I gulped as he kept punching and kicking Hamza. I went to Zak and looked at them both.

"Don't touch a lady when she doesn't want you to!"

"Zak! Stop it's not worth it."He stopped and glared at Hamza.

"Don't you dare touch her ever again, put a finger on her and you won't even have fingers."He said turning to me and grabbed my arm.

He started running while I ran with him. I groan from the tight grip of his hand. And my stomach.

Zak stopped and turned to me. He stands in front of me worriedly and wiped something on my cheek. I didn't know I was crying.

"Don't cry."

His thumbs pressed on my cheeks which made my heart flutter. It's was tingling like before. What's happening to me!

"How about I take you to my place since your home alone."I nod and groan while walking.

"Where are you hurt?"He asked me and I hold my stomach.

"Let me help you."He said and I felt arms under my knees and back.

My eyes widen when he carries me bridal style and walks. What is he trying to do? And why does he keep doing this!

"What are you doing?"I gulped as he just looked down at me with red cheeks.

"Helping you."I looked at him confused and felt my eyelids drop.

"I'm too heavy for you."He scoffed.

"Your light as a feather, do you even eat?"I hum in response looking at my shirt.

"I have a feeling you don't, did you eat this morning?"

"I ate lunch,"I said as he looked at me confused.

"It's ten pm. You haven't had dinner,"He says to himself and I just put my head on his shoulder.

"It's fine, I'm not even hungry."He hums in response and my body feels these little tingles that make me feel good.

I close my eyes feeling safe and warm. I couldn't sleep but my eyes were just taking a nap.

I heard mumbling and light were coming as I groan. I then felt down into some type of fluffy cloud and felt moved up.

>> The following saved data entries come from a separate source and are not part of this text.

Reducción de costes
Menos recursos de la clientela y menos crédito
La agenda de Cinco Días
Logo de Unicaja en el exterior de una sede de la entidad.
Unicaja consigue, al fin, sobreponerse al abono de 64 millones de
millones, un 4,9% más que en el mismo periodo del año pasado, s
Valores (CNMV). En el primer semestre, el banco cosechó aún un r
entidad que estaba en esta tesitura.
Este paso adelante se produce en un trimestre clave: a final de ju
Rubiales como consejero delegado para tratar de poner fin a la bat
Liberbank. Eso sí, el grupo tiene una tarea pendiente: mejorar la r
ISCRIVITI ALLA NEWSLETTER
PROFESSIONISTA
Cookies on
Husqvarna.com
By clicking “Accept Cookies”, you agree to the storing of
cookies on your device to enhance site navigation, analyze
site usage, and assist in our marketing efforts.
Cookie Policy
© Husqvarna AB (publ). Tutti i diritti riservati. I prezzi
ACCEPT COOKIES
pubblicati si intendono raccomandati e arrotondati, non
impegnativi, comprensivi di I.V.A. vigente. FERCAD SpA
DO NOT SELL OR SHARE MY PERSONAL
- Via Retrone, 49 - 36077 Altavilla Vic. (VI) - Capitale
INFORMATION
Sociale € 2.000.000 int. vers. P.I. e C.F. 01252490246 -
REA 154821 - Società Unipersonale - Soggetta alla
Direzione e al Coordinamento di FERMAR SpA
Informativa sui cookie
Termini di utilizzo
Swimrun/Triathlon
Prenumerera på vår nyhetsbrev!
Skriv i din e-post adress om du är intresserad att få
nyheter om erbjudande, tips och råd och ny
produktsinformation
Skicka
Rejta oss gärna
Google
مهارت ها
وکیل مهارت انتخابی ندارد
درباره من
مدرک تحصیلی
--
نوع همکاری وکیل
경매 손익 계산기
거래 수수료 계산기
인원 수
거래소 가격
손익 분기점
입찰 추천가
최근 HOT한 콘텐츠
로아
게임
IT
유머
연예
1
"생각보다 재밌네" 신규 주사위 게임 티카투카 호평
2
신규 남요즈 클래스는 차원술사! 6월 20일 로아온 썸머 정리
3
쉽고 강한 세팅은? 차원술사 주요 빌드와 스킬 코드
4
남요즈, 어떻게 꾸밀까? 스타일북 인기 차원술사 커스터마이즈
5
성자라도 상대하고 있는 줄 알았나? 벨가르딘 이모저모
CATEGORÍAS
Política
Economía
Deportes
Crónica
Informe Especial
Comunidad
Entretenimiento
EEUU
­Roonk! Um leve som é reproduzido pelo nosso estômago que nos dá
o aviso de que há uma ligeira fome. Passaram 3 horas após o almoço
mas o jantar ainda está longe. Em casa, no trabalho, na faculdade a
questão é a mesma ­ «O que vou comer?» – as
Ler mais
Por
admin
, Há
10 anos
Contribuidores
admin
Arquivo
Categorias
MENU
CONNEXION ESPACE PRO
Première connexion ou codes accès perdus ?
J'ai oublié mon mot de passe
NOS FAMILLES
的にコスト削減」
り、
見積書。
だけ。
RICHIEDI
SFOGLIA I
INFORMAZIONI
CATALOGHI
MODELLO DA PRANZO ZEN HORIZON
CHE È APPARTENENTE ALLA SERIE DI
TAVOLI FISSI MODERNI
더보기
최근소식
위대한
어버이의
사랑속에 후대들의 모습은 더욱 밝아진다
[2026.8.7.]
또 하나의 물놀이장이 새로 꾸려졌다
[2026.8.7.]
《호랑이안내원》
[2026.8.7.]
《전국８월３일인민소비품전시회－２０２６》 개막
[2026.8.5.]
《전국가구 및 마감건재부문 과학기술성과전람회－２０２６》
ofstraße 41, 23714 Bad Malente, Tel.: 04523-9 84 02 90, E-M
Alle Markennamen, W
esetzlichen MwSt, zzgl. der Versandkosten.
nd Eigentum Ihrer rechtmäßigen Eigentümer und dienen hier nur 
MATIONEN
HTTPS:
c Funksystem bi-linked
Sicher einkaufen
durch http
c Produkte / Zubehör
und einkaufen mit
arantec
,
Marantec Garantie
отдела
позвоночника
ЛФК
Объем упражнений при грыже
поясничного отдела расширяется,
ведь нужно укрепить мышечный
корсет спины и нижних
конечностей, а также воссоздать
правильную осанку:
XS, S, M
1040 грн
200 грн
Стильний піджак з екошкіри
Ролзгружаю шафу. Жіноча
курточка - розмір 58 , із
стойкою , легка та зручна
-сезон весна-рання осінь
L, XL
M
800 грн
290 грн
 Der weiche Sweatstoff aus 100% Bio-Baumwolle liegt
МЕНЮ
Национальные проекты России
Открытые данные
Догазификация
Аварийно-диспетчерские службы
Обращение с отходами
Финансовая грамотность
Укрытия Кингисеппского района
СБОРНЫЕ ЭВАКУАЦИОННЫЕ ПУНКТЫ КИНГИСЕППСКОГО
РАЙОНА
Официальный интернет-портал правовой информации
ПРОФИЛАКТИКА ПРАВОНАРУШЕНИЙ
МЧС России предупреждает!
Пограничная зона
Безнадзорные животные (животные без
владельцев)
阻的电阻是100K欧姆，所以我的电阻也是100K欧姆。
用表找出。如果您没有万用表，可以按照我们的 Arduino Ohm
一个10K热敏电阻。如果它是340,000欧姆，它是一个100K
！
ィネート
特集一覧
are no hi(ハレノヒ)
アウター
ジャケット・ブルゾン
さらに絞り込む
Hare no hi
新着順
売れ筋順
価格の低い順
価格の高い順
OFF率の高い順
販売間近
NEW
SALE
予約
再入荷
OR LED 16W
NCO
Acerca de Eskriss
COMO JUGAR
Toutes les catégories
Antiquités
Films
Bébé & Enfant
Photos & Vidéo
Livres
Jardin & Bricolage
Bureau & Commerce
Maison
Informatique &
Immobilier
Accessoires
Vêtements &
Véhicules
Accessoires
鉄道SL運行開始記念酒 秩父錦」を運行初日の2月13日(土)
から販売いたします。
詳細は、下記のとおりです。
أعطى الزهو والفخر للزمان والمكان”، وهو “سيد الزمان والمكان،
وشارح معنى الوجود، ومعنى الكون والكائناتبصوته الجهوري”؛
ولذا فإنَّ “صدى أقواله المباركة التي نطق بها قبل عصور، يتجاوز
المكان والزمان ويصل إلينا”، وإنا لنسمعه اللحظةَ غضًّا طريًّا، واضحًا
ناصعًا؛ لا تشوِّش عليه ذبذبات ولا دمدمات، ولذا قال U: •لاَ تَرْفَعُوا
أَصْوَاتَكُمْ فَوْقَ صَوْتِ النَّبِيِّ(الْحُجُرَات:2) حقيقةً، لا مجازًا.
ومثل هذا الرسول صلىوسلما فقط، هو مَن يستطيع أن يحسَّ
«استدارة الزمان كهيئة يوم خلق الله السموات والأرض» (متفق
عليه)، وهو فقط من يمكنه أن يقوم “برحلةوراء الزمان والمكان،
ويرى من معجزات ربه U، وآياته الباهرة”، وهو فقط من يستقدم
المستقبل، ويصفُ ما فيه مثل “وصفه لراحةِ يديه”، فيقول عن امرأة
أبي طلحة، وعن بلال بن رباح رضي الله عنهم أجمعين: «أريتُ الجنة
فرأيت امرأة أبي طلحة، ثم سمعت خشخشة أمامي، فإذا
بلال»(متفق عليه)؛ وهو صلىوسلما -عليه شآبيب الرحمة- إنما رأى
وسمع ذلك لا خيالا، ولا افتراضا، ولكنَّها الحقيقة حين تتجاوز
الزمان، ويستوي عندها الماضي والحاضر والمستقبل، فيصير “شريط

I can't feel or hear anything else. I was really tired but I'm scared of those nightmares. They might come back and even worse they might hurt more.

The more I remember them, the more they make a hole in my heart wider. And my brain to go crazy. It scares me. And the feelings are just terrible.

That's why I don't sleep. And I've said before. There is no cure. I've been in therapy before and they didn't work. Even a nutritionist for my weight and medicine.

Neither worked. I never ate, never slept. I didn't do anything that kept me healthy. I just remember how many times they thought I was starving myself or suicidal.

I mean I was but I wasn't starving myself. I didn't have the time to think that. And Who wouldn't love food? I kinda didn't love the food at all.

I wish my life was normal. Sleep normally, eat normally and live my life normally like everyone else. But everyone else has their own problem too. And I don't want to deal with their too.

"Good night Yaz."I felt something on my legs to my shoulders and let the darkness take over me.